2. For relatively large ratios of beam thickness to graded layers (i.e. h₂/h > 5), reductions in maximum stresses in graded structures are less than 12% relative to their homogeneous counterparts, meaning that the stress dissipation effect becomes less significant, despite the maximum bending stresses occurring deep beneath the surface at the graded layer/uniform core interface and the surface stresses falling below 34% of that of the homogeneous beams. Considering all factors presented, to optimize the load-bearing capacity, the best beam to graded layers thickness ratio (h₂/h) is 1.25–2.5.

Strengthening Y-TZP is of practical importance since Y-TZP belongs to a strong class of ceramic, and further improvements in load-bearing capacity of Y-TZP could result in a new breed of materials with superior flexural strength. We have presented a case study on the fabrication of a G/Z/G sandwich structure with controlled gradients in elastic modulus at both top and bottom surfaces using a simple glass–ceramic infiltration technique. The current nanoindentation study shows that the elastic modulus increases from the surface to the interior according to a power-law relation. Our three-point bending tests show that load to fracture in G/Z/G beams (1.2 × 4 × 25 mm³ in dimension) is approximately 28% higher than that of homogeneous Y-TZP. However, theoretical predictions (Figs. 5b and 6) show that grading hte elastic modulus in a 1.2 mm thick beam can only account for 12% of stress reduction. For reference, a 1.2 mm thick graded beam yields a beam to graded layers thickness ratio of 2h₂/2h = h₂/h = 0.6/0.12 = 5. Such a discrepancy can be attributed to the following reasons: (i) the glass infiltrates the surface, making the material relatively insensitive to the surface flaw status [23]; and (ii) upon glass–ceramic infiltration, the glass penetrates the multigrain junctions and grain boundaries and gradually separates the Y-TZP grains. This may lead to an increase in volume at the surfaces of the graded material and introduce localized compressive stresses at the surface [24], which can offset the maximum flexural tensile stresses.

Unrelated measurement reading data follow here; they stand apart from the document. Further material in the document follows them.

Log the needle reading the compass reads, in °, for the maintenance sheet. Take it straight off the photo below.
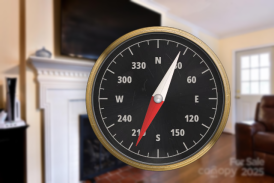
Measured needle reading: 205 °
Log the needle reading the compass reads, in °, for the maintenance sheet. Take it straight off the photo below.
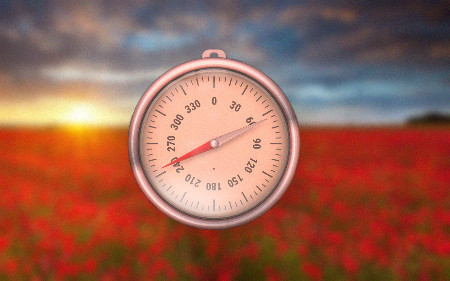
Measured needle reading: 245 °
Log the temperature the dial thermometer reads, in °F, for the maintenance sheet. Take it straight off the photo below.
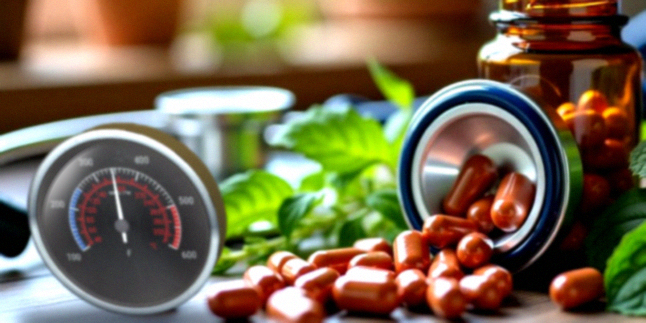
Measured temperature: 350 °F
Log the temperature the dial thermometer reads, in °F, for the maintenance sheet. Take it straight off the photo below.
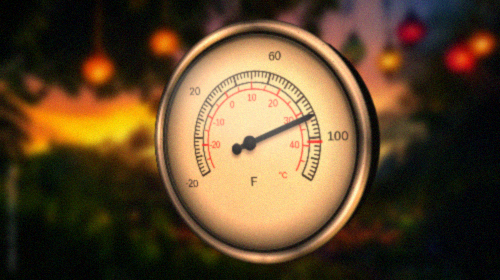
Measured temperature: 90 °F
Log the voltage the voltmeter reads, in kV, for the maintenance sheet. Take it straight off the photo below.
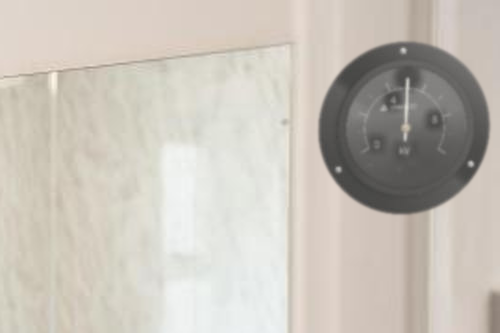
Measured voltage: 5 kV
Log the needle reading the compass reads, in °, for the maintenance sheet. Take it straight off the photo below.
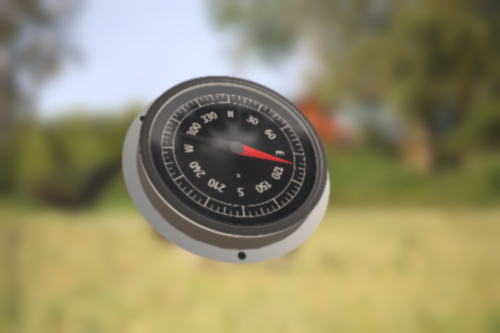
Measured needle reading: 105 °
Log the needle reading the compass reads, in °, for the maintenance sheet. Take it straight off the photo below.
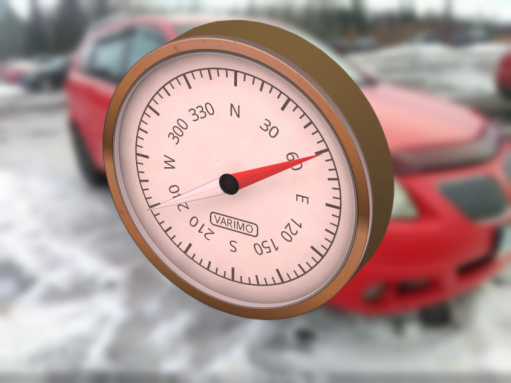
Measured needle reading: 60 °
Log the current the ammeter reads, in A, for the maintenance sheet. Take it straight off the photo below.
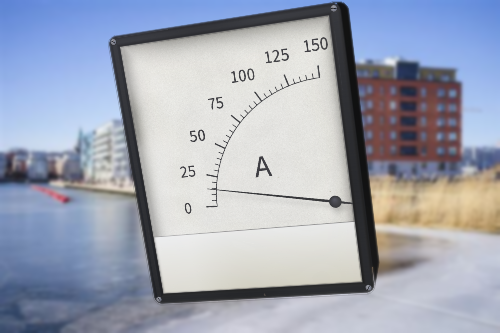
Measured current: 15 A
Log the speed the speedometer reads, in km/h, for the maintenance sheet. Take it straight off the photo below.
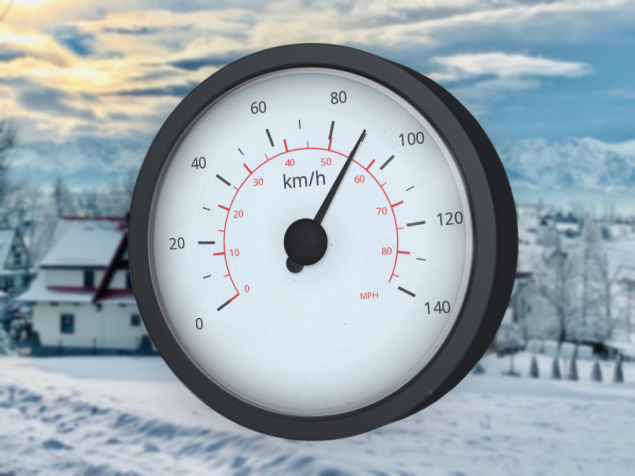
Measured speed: 90 km/h
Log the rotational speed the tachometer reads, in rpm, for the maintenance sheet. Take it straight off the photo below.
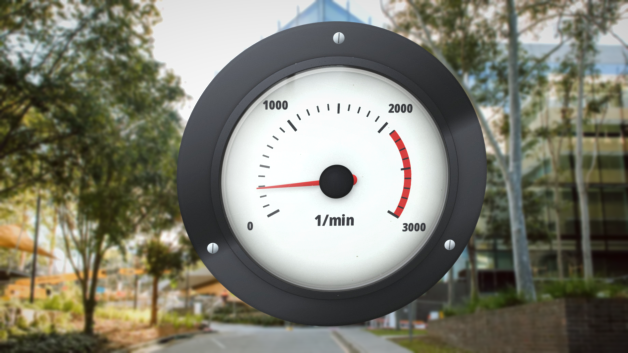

Both reduction in flaw population and the development of compressive stresses at the surface can improve the load-bearing capacity of G/Z/G in addition to strengthening contributed by the elastic gradients. Definitive studies are underway to separated out the effect of the surface flaw status and compressive stresses.

We acknowledge that the current stress analysis is based on the elastic modulus function determined from the G/Z/G system. The optimal condition of stress dissipation varies with the modulus profile. In principle, the effect of modulus functions on the stress dissipation can be evaluated analytically. However, it is a labor-intensive exercise. Currently, we are generating computer codes to search for an optimal modulus profile to further improve the load-bearing capacity of graded sandwich beams.

The current stress analysis has significant implications in designing elastically graded beams for optimization of load-bearing capacities. Regardless of the thickness and size of the beam, by tailoring the ratio of beam thickness to graded layers, a marked reduction in stress can be achieved. Our findings provide guidelines for designing load-bearing devices as small as dental crowns and bridges and as large as construction support beams.